## 抜粋
....
図3に示す円筒形電池10Aのように、弁体22上に端子キャップ29を配置して、この端子キャップ29を外部端子として用いるタイプの封口体20Aを備えてもよい。この場合、端子キャップ29は中央部が略円柱状に膨出して形成され、図示しない通気孔が設けられている。また、端子キャップ29は、外周部がガスケット16を介して外装缶12の上端部にかしめ固定されている。このように端子キャップ29を有する封口体20Aを備えた円筒形電池10Aによっても、上述した実施形態と同様の効果を奏することができる。
【符号の説明】
【0053】
10,10A 円筒形電池、12 外装缶、13 溝部、14 電極体、16 ガスケット、20,20A 封口体、22 弁体、22b 突出部、22c 突起部、22d 凹部、23 傾斜領域、23a 最薄肉部、24 絶縁板、24a,26a 通気孔、24b スカート部、25 接続部、26 金属板、26b 薄肉部、26c フランジ部、27a 第1面、27b 第2面、28 先端、29 端子キャップ、30 正極板、31 正極リード、32 負極板、33 負極リード、34 セパレータ、36 下部絶縁板、38 上部絶縁板。
....
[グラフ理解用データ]
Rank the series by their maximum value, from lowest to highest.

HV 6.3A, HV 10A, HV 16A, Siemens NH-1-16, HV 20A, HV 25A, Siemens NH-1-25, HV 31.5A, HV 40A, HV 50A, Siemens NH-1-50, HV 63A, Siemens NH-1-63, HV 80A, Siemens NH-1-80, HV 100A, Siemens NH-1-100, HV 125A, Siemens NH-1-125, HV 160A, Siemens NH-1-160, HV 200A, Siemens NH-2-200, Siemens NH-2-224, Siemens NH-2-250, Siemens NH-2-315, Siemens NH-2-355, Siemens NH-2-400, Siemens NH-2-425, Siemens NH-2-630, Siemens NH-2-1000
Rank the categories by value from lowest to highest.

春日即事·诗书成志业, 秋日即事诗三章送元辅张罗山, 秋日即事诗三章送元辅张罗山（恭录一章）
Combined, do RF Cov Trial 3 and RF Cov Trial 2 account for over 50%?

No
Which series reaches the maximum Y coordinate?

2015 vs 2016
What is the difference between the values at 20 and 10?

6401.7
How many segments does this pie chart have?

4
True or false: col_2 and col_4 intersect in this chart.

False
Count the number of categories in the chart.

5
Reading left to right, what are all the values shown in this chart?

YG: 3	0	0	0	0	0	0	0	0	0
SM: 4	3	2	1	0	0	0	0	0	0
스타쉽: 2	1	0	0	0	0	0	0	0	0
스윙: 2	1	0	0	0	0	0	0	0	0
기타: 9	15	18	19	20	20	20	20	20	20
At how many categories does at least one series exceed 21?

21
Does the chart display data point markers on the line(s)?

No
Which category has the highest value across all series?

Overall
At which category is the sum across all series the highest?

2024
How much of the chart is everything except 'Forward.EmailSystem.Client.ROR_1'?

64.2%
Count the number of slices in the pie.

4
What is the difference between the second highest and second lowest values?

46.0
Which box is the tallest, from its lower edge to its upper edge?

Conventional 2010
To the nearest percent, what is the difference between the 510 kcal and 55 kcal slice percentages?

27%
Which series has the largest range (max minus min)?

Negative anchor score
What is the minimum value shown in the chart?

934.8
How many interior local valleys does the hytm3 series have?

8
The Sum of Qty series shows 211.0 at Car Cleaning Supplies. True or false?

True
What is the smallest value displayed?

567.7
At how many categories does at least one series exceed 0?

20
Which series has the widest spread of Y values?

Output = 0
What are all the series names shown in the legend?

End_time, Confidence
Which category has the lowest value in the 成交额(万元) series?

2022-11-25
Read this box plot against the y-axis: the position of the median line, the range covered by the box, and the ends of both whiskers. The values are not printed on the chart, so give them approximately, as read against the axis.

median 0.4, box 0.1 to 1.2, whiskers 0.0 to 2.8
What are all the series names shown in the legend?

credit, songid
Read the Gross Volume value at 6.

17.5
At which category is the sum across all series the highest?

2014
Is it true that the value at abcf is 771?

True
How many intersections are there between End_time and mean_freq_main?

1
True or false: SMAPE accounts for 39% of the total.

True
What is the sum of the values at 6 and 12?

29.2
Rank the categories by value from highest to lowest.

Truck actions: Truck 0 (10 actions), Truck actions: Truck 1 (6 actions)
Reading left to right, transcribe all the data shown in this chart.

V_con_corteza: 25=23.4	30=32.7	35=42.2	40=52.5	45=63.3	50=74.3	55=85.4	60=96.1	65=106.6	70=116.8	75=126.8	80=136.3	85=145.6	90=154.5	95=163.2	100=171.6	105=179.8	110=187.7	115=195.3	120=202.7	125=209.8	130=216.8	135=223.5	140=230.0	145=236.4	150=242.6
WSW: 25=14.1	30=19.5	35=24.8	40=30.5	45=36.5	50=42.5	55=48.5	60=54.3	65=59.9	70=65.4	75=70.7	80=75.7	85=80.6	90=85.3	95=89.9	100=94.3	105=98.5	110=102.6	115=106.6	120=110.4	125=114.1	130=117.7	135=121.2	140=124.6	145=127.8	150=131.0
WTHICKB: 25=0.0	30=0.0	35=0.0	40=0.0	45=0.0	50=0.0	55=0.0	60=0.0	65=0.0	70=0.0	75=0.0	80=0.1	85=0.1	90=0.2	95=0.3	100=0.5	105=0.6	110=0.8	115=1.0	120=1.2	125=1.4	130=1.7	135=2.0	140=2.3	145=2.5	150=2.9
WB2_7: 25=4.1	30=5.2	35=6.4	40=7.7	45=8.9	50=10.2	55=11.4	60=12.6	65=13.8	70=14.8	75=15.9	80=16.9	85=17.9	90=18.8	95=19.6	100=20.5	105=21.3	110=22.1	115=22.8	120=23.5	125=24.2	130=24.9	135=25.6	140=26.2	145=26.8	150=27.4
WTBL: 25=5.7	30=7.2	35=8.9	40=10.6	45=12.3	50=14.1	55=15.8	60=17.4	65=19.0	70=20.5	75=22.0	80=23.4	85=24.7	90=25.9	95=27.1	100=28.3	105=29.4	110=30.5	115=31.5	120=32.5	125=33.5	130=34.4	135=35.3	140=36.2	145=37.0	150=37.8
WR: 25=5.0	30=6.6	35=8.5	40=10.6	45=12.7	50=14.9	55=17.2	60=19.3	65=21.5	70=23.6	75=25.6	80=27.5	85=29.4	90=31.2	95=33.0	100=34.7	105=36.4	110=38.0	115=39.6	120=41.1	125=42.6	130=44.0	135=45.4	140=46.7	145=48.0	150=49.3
....
円筒形電池に関する抜粋から、「図3に示す円筒形電池10Aの」で始まり「の効果を奏することができる。」で終わる部分を、一字一句違えずに打ち直してください。

## 想定解答
図3に示す円筒形電池10Aのように、弁体22上に端子キャップ29を配置して、この端子キャップ29を外部端子として用いるタイプの封口体20Aを備えてもよい。この場合、端子キャップ29は中央部が略円柱状に膨出して形成され、図示しない通気孔が設けられている。また、端子キャップ29は、外周部がガスケット16を介して外装缶12の上端部にかしめ固定されている。このように端子キャップ29を有する封口体20Aを備えた円筒形電池10Aによっても、上述した実施形態と同様の効果を奏することができる。